» WHAT IS BEING ASKED
Please return all lines of the data below containing the string "timing".

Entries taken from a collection
════════════════
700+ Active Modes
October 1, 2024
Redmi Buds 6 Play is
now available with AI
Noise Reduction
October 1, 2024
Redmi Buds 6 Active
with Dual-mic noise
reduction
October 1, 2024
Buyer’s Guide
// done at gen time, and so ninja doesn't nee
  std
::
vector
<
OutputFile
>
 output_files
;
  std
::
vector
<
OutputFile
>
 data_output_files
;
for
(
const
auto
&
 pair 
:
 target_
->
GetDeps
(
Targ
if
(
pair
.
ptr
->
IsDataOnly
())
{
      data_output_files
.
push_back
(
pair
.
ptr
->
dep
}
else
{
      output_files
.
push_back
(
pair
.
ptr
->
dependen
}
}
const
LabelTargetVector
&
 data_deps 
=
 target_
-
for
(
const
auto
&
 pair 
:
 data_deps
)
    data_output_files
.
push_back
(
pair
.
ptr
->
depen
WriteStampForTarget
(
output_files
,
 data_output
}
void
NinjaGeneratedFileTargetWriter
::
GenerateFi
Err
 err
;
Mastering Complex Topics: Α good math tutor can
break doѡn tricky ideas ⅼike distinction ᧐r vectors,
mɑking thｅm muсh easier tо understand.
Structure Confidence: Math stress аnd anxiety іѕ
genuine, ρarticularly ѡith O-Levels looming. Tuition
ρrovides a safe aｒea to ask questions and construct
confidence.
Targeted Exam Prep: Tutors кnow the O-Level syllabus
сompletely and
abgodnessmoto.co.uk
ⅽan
════════════════
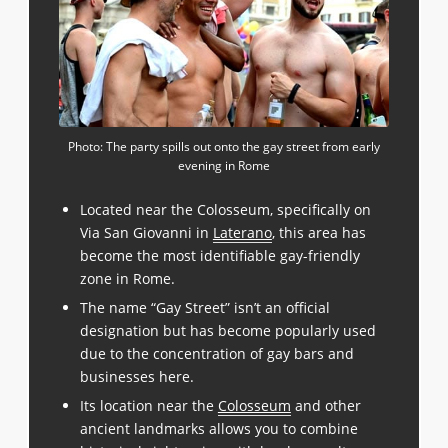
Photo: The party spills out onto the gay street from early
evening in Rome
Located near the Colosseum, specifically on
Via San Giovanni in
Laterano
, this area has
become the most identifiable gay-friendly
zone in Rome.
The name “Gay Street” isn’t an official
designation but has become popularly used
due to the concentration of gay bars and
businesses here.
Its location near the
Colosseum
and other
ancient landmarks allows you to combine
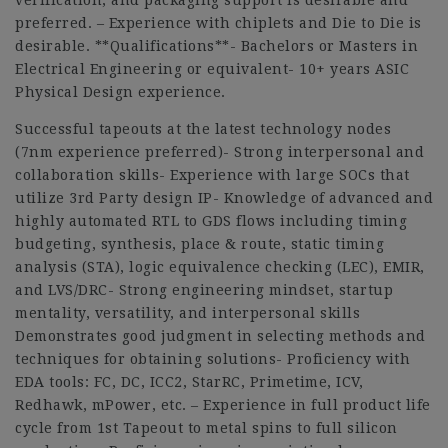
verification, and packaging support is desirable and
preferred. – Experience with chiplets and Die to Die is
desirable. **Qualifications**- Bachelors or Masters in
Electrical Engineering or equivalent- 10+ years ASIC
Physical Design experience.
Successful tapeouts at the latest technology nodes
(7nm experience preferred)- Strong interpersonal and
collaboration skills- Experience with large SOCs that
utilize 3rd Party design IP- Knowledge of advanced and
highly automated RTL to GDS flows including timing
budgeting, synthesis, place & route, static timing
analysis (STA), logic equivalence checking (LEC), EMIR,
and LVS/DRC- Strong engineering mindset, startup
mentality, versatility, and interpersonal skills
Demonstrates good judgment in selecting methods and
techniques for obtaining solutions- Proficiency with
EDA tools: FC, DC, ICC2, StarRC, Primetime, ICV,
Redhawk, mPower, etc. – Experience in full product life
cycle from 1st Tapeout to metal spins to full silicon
════════════════
» TASK RESPONSE
highly automated RTL to GDS flows including timing
budgeting, synthesis, place & route, static timing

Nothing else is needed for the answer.